Note 1: If you base64 decode the cursor, it has format like this `cursor:v2:2020-02-02T15:37:01-08:00`

Note 2: Cursor is on edge, not on node. "Edge" and "node" concept will let people know cursor is not a property of object, but the connection.

Note 3: PageInfo will tell you whether we reached the end of the list.

Note 4: With pageInfo, you don't even need the cursor field on each edge.

Global object identification

Every object should have an id. In this way you can fetch any object with this query:

query retrieveNodeById { 
  node(id: "MDQ6VXNlcjU1NzI1MzU=") { 
    id 
    ... on User { 
        login 
        bio 
        company 
        myEmail: email 
    } 
  } 
}

And the response is:

{ 
    "data": { 
        "node": { 
            "id": "MDQ6VXNlcjU1NzI1MzU=", 
            "login": "quzhi1", 
            "bio": "", 
            "company": "Stripe", 
            "myEmail": "[email protected]" 
        } 
    } 
}

Note 1

The object id in Github is actually a base64 encoding.

User id "MDQ6VXNlcjU1NzI1MzU=" => "04:User5572535"
Repository id "MDEwOlJlcG9zaXRvcnkzODE3NjgwMg==" => "010:Repository38176802"
Issue id "MDU6SXNzdWU1Njg2MDM4MTY=" => "05:Issue568603816"

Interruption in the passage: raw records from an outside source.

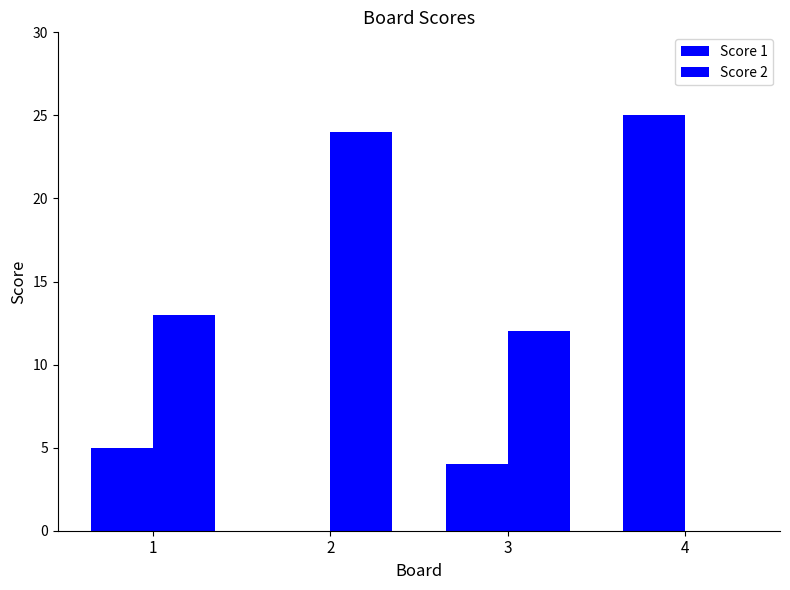

How many values in Score 1 are above zero?

3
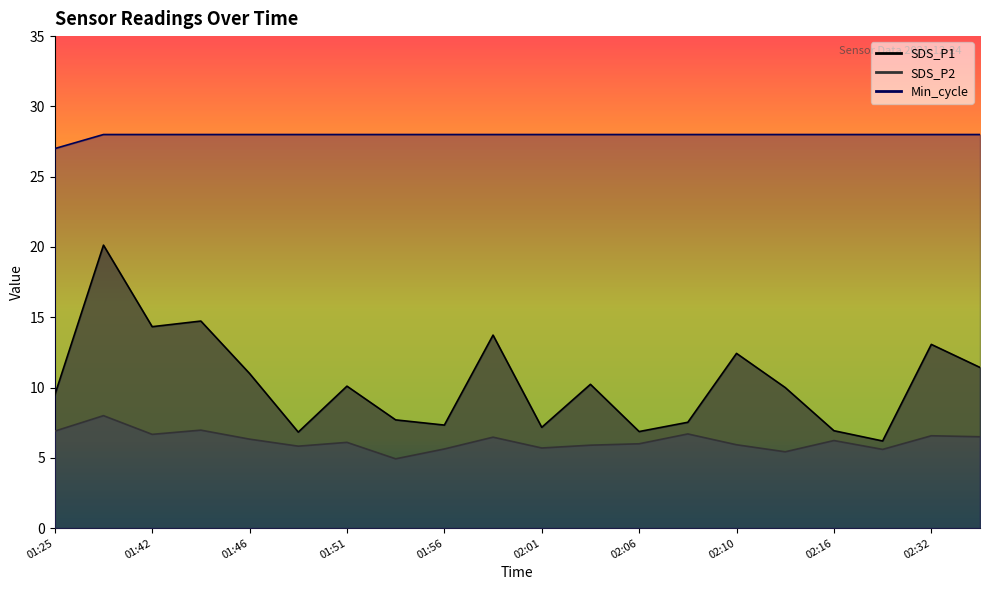

List the series in order of their overall mean, highest first.

Min_cycle, SDS_P1, SDS_P2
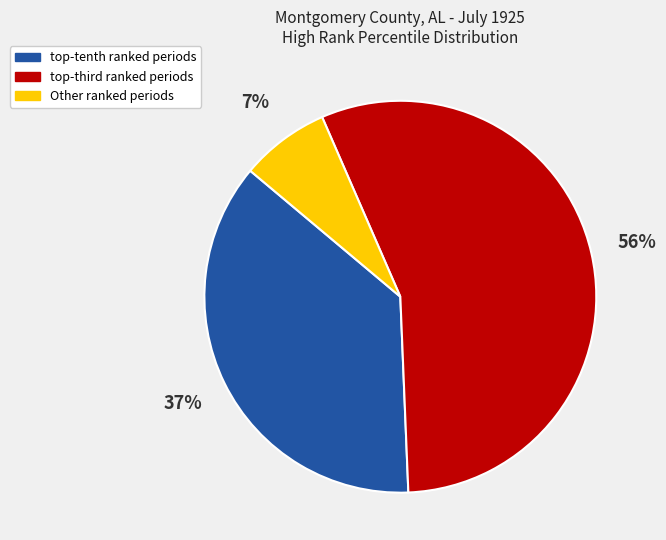

Count the number of slices in the pie.

3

So my guess is, their global id is <database_shard>:<object_type><database_key>

Note 2

If the id is the same, it must be the same object.

Note 3:

This design is good, because when you fetch N items, you will get exactly N result. If one of the N items turns out to be null, then you will get null in place. You will love this when doing batch! (Think about Yahoo's sherpa batch api as a lesson)

Note 4

Global object id can be used in caching too. In the past, people will use cache key like `<url>:<response>`. Now, people can do `<object_id>:<object>`.